The Last Sunday after the Epiphany in the 20th century Episcopal Church is known as Quinquagesima, the last Sunday before Lent, in the 18th century Lutheran church. It was the last time in which any concerted music was heard in Leipzig until the feast of the Annunciation about five weeks later. The appointed readings for this Sunday in Bach’s time are both important documents and central to Christianity. The epistle is the great 13th Chapter of Paul’s 1st letter to the Corinthians, the familiar chapter about love. It is perhaps the profoundest thing in the Epistles. The Gospel is from the eighteenth chapter of Luke. It begins with Jesus announcing “Behold, we go up to Jerusalem.” The disciples do not understand the significance of that statement. On the way a blind man cries “Jesus, thou son of David, have mercy on me.” Jesus cures him of his blindness and they all continue their journey. There are several significant events here. Today’s cantata BWV 127 is mainly concerned with the dual human and divine identity of Jesus. The significance of the journey to Jesus’ final fate is always present, albeit here somewhat in the background.
BWV 127 has always been recognized as one of the finest of the cantatas. The scholar Arnold Schering even went so far as to call it the greatest of all of the cantatas. There is a sense that Bach knows that this will be the last music parishioners will hear for many weeks. All of the Quinquagesima pieces go to great lengths to set up the important issues that will be confronted during Lent. That sense of abundance is projected from the beginning: two and maybe three chorales are represented in the opening chorus. The chorale “Herr Jesu Christ, wahr’ Mensch und Gott” both appears motivically throughout the orchestration and is sung by the chorus, led by the sopranos singing the melody in long notes. The chorale tune “Christe, du lamm Gottes” is played in the orchestra in long notes, first by the strings, then at various times by the oboes and recorders. A third chorale, “O Haupt voll Blut und Wunden,” has been spotted by some scholars buried in the continuo line near the beginning. It is the kind of thing that you hear after it has been pointed out to you. The texture of the chorus is high, bright and dense. The dotted rhythms that dominate the piece are like angel wings, rather than aggressive. They are both static and they travel. The two main chorales so permeate the texture that one can hardly see any bar in the piece without them. Inherent in the combinations of both chorales and other materials is the possibility for great variety of phrase length. There are of course, many things that are sui generis about this chorus. One of the most remarkable is the associative way that an idea is begun and passed through the texture and then discarded. The ideas are always begun by the words. An example is in the fifth phrase of the chorale. The second statement of the text in the alto part introduces an expressive little half step. This is passed around all of the vocal parts and then to the instrumental parts. It disappears at the end of the choral phrase. The final phrase of the chorale is repeated at the very end with the sopranos leaving the tune and joining the commentary. It ends not with a long note but an almost unresolved quarter note. There is no orchestral postlude.

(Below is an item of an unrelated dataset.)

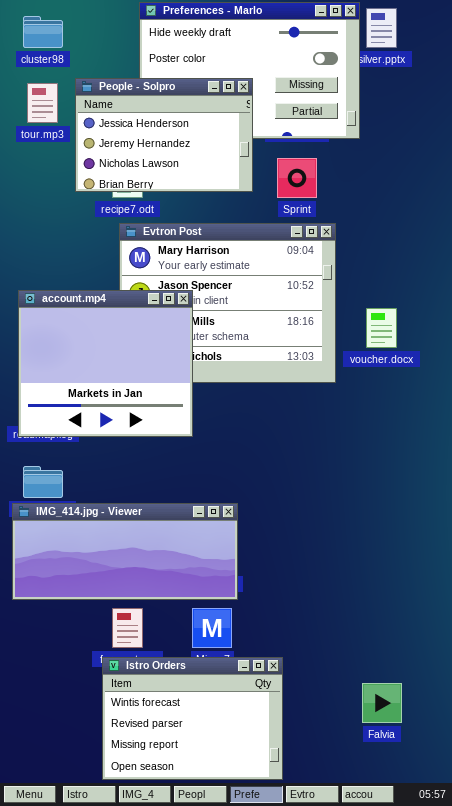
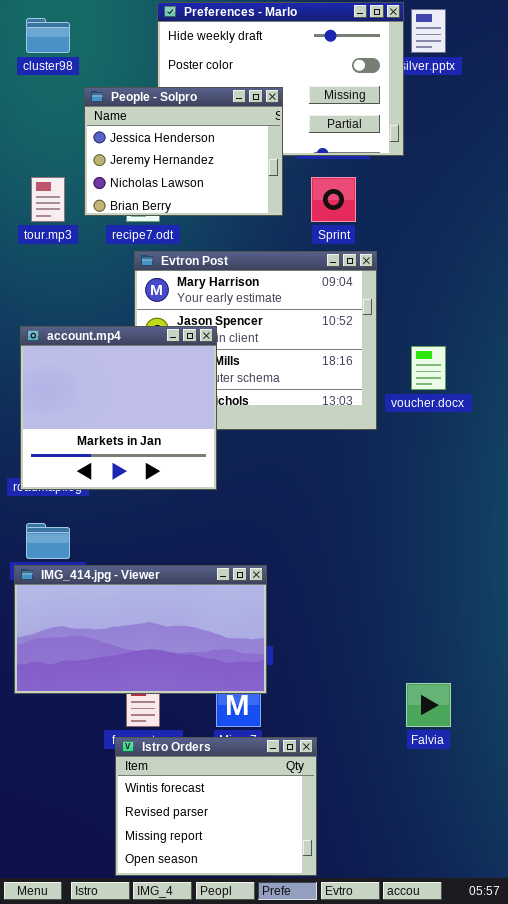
tour.mp3: [27,83,58,123] -> [31,177,65,222], moved
IMG_414.jpg - Viewer: [12,503,238,600] -> [14,565,267,694], resized
Falvia: [362,683,402,723] -> [406,683,451,727], moved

The tenor recitative and soprano aria describe a sinner’s last moments on earth. The tenor with great horror and vividness enumerates the last terror, the chilling sweat of death, and the stiff limbs. He begs for repose. That moment of repose is the soprano aria. Two recorders play little repeated bell tones over a pizzicato bass. An oboe sings a melody of heartbreaking sadness and repose. The child soprano sings of the soul resting in Jesus’ hands, when earth covers the body. The B section begs for the death bells to call one soon. At this point all of the upper strings join in with the continuo pizzicatos. At the end of the line of text on the word “unerschrocken” the pizzicatos stop and the oboe like a tiny “last trumpet” plays a flourish up to high Bb announcing the awaking of Jesus. The gesture is so amazingly dramatic that one feels Bach has to undercut it by giving the aria a full da capo. A drama so profound needs distance from this kind of realism.
The last large piece in the cantata is a complex and formally advanced vision of the last judgment. The distinction between recitative and aria is here blurred to the breaking point. The trumpet enters in fanfares over repeated note string passages as the bass in recitative announces the last trumpet. The motion gradually becomes calmer and the voice with continuo introduces an arioso utilizing the first notes of the main chorale tune “Herr Jesu Christ, wahr’ Mensch und Gott.” This arioso passage rather abruptly cadences into a vivid 6/8 picture of the last judgment with full strings and trumpet. What is surprising here is that the chorale arioso makes an entrance two more times in the last judgment music. Any semblance of recitative followed by aria is gone in this movement. Like the opening chorus, the bass aria comes to an abrupt close and the brilliant harmonization of the chorale ends the cantata. Cantatas such as this are so removed from the norm of either religious or operatic music of the period that it is hard to understand where they came from. Even such masterpieces as the St. John and St. Matthew Passion have identifiable precedents in the German Lutheran tradition. There is a way in which Bach would never reach this level again.